The Regional Comprehensive Economic Partnership (RCEP) signed on November 15 is set to challenge the EU as the world’s largest investment bloc, as it promises to foster integration among 15 Asia-Pacific countries representing a third of the global population and output.
Intra-RCEP cross-border investment (investment into a member country by a company belonging to another member country) generated 14,000 greenfield projects between 2003 and September 2020, according to figures from investment monitor fDi Markets. That is higher than any other trade and investment bloc except for the EU, with 37,991 intra-European projects announced since 2003, according to fDi Markets figures.
Investment value estimates offer another perspective, though, as from this perspective the RCEP bloc already exceeds the EU as the largest investment area in the world, fDi Markets figures show.
RCEP is a very diverse bloc bringing together 15 countries at very different stages of economic development, from Japan and South Korea all the way to Laos and Cambodia.
“This diversity between advanced economies and less developed economies creates a huge complementarity in the region, and complementarity generates opportunities,” James Zhan, senior director for investment and enterprise at Unctad, tells fDi.
“Besides, there are specific provisions to support the least developed countries (Laos, Cambodia and Myanmar). They will benefit a lot.”
Japanese companies have historically been the main source of greenfield investment in the region, followed by their peers in South Korea, Singapore and China, whose companies have been increasing their footprint in the region in the past years, according to fDi Markets figures.
However, China has been the largest recipient of intra-regional foreign investment, with Vietnam and Thailand following at distance, fDi Markets figures show.
Expectations are for the deal to add $200bn annually to the global economy by 2030, also by fostering intra-RCEP investment.
The agreement has a specific article dedicated to investment promotion that urges the member country to promote and increase awareness of the region as an investment area including through: “encouraging investments among the parties”; “organising joint investment promotion activities between or among parties”; “promoting business-matching events”; “organising and supporting the organisation of various briefings and seminars on investment opportunities and on investment laws, regulations, and policies”; “and conducting information exchanges on other issues of mutual concern relating to investment promotion”.

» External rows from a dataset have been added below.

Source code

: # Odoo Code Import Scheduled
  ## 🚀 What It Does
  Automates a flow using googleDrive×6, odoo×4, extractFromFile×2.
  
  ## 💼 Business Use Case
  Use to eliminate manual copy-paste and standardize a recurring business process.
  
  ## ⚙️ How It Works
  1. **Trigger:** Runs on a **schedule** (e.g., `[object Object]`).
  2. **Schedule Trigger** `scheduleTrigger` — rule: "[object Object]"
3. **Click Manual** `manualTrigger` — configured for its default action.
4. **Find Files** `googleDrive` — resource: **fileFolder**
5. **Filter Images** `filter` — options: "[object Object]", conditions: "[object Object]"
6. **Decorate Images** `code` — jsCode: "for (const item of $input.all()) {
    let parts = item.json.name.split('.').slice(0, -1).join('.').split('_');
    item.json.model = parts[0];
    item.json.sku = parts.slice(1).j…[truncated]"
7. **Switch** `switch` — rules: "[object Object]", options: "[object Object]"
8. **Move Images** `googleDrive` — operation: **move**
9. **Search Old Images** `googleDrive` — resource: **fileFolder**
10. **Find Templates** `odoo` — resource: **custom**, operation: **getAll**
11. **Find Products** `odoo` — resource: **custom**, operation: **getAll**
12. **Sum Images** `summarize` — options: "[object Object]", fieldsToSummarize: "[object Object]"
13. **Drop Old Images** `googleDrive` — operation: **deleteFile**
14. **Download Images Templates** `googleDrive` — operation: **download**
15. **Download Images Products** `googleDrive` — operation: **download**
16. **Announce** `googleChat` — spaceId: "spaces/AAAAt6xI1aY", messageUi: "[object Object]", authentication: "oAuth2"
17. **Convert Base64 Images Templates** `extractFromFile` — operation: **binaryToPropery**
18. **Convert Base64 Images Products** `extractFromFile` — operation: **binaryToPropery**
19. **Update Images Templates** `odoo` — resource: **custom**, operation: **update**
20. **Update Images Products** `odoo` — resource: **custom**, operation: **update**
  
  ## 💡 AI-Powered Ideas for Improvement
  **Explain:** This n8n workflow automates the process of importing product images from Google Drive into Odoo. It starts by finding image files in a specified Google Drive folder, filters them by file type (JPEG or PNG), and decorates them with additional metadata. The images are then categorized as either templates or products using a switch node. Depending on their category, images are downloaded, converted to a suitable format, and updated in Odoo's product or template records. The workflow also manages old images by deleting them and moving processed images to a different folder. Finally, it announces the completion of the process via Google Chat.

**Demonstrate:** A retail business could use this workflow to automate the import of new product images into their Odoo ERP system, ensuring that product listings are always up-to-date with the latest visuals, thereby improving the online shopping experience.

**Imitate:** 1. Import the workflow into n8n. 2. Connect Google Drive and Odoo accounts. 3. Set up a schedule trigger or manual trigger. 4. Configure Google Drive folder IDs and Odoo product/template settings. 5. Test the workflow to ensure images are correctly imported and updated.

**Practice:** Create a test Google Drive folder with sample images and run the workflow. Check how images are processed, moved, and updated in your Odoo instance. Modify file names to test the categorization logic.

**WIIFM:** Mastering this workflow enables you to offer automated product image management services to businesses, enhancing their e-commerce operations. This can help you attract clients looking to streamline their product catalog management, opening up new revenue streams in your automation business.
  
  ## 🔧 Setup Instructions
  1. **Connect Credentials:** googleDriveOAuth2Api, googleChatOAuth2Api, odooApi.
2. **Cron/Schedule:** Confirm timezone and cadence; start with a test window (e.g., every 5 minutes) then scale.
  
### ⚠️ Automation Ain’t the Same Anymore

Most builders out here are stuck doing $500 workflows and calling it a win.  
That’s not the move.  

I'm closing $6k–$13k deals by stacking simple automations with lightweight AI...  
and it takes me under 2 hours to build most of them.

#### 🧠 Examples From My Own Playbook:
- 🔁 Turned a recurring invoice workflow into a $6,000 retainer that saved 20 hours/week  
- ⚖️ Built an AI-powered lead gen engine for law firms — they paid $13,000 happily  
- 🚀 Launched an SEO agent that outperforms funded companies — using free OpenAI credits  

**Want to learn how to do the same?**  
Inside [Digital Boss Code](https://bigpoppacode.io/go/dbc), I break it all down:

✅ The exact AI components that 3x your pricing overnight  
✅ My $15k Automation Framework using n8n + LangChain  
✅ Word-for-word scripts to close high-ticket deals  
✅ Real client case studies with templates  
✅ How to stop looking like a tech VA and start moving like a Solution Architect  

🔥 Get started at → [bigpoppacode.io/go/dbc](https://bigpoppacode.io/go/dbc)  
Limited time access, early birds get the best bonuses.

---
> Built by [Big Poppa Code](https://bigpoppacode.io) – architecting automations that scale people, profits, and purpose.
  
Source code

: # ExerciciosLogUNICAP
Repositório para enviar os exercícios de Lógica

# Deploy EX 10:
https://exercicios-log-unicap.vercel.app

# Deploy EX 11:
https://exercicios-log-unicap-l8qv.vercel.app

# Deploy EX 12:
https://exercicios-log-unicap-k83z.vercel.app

“Many of such measures can already be found in existing regional agreements like Asean. They have also been promoted in UNCTAD’s Global Menu for Investment Facilitation over the past years,” Mr Zhan adds.
RCEP’s emphasis on deeper investment integration is particularly meaningful as the bloc brings together some of the world's most FDI restrictive countries. According to 2019 OECD data, Indonesia is the country with the most restrictive foreign investment environment in the whole world. China (the 3rd most restrictive FDI environment), New Zealand (4th) and South Korea (10th) also feature in the top 10. Japan fares better, although the country’s sophisticated business and cultural environment has often kept foreign investors at bay. If RCEP is a breakthrough towards better investment integration among Asia-Pacific countries, the road ahead remains uphill.